Alors que de nouvelles « journées de retrait » sont programmées chaque mois, le ministre de l'éducation nationale, Vincent Peillon, a voulu « rassurer tous les parents » : « Ce que nous faisons, ce n'est pas la théorie du genre – je la refuse », a-t-il assuré à l'Assemblée.
Les syndicats ont tous – ou presque – manifesté leur indignation face à l'écho de cette « opération » relayée sur les réseaux sociaux. « A chaque fois, c'est le même type d'écoles, le même profil de familles qui sont visées : celles des zones sensibles, s'indigne Christian Chevalier, du SE-UNSA. Des familles déjà en difficulté, dont les enfants ont le plus à pâtir d'absences », ajoute-t-il, dénonçant « des actions de guérilla contre l'école de la République réunissant l'extrême droite, les intégristes religieux, les nationalistes et les anti-républicains ».

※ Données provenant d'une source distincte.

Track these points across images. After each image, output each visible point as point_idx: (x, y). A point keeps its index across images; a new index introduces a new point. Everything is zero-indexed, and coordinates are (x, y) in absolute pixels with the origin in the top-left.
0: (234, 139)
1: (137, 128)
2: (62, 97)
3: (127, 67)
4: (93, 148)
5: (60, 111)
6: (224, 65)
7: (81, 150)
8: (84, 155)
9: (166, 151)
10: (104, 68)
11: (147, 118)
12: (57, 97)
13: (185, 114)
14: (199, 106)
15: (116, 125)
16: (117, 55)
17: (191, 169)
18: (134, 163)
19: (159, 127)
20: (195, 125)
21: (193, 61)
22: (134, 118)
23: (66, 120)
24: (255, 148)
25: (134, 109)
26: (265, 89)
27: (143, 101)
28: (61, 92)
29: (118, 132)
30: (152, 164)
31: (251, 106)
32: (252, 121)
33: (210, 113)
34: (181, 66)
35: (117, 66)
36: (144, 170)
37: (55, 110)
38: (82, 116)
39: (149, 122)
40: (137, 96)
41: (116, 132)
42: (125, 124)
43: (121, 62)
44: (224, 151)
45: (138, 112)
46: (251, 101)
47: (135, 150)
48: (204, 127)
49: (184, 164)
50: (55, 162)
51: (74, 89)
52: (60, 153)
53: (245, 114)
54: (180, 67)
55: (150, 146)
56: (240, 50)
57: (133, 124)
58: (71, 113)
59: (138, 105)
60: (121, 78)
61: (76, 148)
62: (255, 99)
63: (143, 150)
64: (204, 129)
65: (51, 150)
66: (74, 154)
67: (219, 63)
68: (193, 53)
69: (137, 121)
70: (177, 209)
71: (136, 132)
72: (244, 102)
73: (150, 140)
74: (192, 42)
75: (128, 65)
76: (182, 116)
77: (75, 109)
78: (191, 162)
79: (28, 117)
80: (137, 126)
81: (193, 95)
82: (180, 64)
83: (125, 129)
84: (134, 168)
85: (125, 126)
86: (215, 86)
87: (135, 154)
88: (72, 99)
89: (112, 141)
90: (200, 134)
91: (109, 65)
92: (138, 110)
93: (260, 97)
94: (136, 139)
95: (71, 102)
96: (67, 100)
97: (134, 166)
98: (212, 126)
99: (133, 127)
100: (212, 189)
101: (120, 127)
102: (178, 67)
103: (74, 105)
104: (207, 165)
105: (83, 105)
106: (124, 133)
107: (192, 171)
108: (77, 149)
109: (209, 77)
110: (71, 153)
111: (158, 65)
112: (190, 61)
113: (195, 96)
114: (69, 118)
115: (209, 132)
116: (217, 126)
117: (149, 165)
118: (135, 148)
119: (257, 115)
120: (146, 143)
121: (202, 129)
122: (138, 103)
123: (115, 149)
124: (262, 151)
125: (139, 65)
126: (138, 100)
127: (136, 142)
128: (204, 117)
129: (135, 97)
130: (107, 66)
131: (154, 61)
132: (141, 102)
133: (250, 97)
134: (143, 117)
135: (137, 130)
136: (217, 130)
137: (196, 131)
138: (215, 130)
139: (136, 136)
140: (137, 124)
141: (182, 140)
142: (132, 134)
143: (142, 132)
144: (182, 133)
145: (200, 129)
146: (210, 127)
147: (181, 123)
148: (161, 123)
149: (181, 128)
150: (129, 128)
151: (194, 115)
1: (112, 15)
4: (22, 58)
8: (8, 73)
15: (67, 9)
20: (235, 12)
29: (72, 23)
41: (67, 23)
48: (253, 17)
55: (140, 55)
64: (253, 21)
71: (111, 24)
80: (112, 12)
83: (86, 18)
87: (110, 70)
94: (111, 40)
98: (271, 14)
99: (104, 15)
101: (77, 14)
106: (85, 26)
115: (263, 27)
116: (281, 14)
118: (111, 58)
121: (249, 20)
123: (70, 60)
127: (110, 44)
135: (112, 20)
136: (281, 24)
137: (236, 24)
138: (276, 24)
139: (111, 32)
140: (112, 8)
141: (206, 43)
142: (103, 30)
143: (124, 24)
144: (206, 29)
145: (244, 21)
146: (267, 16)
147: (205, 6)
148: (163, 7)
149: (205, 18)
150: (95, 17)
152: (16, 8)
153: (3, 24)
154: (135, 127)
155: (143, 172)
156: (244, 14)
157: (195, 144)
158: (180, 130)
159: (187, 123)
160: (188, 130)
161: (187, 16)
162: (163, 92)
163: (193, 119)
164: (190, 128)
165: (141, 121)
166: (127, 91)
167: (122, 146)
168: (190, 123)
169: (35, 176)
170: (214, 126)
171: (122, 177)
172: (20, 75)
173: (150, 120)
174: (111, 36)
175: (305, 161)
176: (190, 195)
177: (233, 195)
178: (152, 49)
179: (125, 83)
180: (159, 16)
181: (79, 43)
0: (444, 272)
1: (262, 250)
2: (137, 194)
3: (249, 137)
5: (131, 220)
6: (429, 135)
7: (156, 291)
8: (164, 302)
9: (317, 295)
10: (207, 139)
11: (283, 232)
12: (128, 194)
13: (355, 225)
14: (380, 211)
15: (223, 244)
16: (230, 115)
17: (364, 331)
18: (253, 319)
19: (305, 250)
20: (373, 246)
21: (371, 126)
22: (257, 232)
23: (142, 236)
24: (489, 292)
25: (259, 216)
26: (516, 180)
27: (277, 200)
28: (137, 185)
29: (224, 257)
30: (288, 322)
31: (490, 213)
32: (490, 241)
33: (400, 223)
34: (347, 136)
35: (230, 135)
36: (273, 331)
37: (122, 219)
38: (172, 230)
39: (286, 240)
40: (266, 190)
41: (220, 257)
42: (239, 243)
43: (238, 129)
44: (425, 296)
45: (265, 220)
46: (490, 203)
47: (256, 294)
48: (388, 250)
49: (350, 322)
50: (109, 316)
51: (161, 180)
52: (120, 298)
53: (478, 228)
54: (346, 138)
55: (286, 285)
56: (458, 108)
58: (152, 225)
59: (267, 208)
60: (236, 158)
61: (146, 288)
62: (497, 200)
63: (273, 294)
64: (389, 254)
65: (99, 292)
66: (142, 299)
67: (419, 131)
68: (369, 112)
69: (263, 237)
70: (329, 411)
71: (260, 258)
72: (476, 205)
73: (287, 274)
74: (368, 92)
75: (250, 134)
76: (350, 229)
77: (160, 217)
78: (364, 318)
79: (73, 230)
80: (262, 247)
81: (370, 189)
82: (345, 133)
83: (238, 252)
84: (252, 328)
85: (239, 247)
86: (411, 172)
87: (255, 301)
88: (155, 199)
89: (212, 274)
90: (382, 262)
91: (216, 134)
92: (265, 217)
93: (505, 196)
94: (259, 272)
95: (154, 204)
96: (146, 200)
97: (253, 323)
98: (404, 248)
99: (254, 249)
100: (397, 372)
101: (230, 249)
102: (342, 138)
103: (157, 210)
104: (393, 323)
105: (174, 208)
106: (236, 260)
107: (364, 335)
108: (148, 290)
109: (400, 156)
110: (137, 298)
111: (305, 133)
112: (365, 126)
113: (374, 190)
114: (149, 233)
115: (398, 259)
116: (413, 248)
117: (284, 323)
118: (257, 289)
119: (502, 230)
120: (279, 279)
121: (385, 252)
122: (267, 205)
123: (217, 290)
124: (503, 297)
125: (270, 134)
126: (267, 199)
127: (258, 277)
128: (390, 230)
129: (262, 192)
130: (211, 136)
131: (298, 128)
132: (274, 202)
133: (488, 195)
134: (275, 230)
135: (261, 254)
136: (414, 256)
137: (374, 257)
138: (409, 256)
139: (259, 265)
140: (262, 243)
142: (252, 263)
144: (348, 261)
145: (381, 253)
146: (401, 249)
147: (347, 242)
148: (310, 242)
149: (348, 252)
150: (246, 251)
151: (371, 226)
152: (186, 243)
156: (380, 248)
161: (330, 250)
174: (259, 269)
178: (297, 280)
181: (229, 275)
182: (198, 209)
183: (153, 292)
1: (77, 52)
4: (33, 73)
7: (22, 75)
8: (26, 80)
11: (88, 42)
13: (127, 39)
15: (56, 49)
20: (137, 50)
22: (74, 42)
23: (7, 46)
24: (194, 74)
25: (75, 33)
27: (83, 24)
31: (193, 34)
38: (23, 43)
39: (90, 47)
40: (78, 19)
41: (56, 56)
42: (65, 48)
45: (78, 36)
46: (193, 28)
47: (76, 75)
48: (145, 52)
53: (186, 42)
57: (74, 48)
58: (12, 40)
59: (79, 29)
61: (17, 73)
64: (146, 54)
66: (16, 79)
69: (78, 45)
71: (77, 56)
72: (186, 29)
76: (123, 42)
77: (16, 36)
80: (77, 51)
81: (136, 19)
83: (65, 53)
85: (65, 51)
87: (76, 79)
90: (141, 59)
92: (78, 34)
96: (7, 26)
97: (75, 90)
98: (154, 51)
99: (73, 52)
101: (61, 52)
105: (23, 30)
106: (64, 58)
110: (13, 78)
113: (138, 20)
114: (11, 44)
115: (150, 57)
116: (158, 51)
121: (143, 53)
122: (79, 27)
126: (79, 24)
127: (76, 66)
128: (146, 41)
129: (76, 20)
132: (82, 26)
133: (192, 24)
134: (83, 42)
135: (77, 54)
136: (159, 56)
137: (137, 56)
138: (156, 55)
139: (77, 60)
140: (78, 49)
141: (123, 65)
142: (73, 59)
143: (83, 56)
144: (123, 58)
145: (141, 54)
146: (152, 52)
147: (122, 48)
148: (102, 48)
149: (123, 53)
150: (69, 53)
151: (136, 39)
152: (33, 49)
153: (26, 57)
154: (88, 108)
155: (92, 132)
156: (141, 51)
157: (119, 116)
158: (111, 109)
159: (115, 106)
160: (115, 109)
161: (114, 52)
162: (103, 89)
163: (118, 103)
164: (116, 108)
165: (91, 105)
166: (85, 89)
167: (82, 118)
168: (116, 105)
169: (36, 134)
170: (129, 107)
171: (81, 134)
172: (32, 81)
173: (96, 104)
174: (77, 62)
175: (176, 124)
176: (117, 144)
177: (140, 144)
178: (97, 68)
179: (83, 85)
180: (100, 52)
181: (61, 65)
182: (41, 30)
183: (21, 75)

Analyse peu différente au SNUipp-FSU. « On assiste à une instrumentalisation des élèves sur des territoires ciblés, une campagne de calomnie à fort retentissement sur Internet qui salit l'institution et les enseignants », déplore Sébastien Sihr, qui se dit choqué par ce « climat nauséabond ». Car au-delà de la dénonciation d'une supposée « théorie du genre », c'est une défiance à l'égard de l'école qui s'exprime ici sur un mode très virulent.
DES CRAINTES RÉELLES
« Le ministre doit expliquer de vive voix ce qu'est son projet, qu'on ne soit plus tributaire de ce qui tourne sur Internet », estime Ahmet Ogras, président du Comité de coordination des musulmans turcs de France et vice-président du Conseil français du culte musulman, « harcelé » par des parents inquiets. De son côté, le responsable du Rassemblement des musulmans de France, Anouar Kbibech, évoque une « inquiétude mais pas d'affolement ».
Sur les réseaux communautaires, le sujet fait débat. Mais sur le fond, les craintes sont réelles. « Sous couvert de lutter contre l'homophobie et pour l'égalité des sexes, se diffuse une propagande pour l'idéologie du genre et pour l'homosexualité », assure Abdallah Dliouah, imam dans le sud de la France, interpellé sur le sujet par des fidèles. « Ce sujet suscite une énorme émotion, car il touche à la question cruciale de la transmission des valeurs », confirme Nabil Ennasri, du Collectif des musulmans de France, qui dénonce toutefois une tentative d'entrisme de l'extrême droite dans les milieux musulmans.
Côté enseignants, les rumeurs propagées ces derniers jours en auront sans doute déstabilisé quelques-uns. Mais pour beaucoup d'entre eux, il y a urgence à rappeler le rôle de l'école dans la lutte contre les inégalités et les discriminations liées… au genre.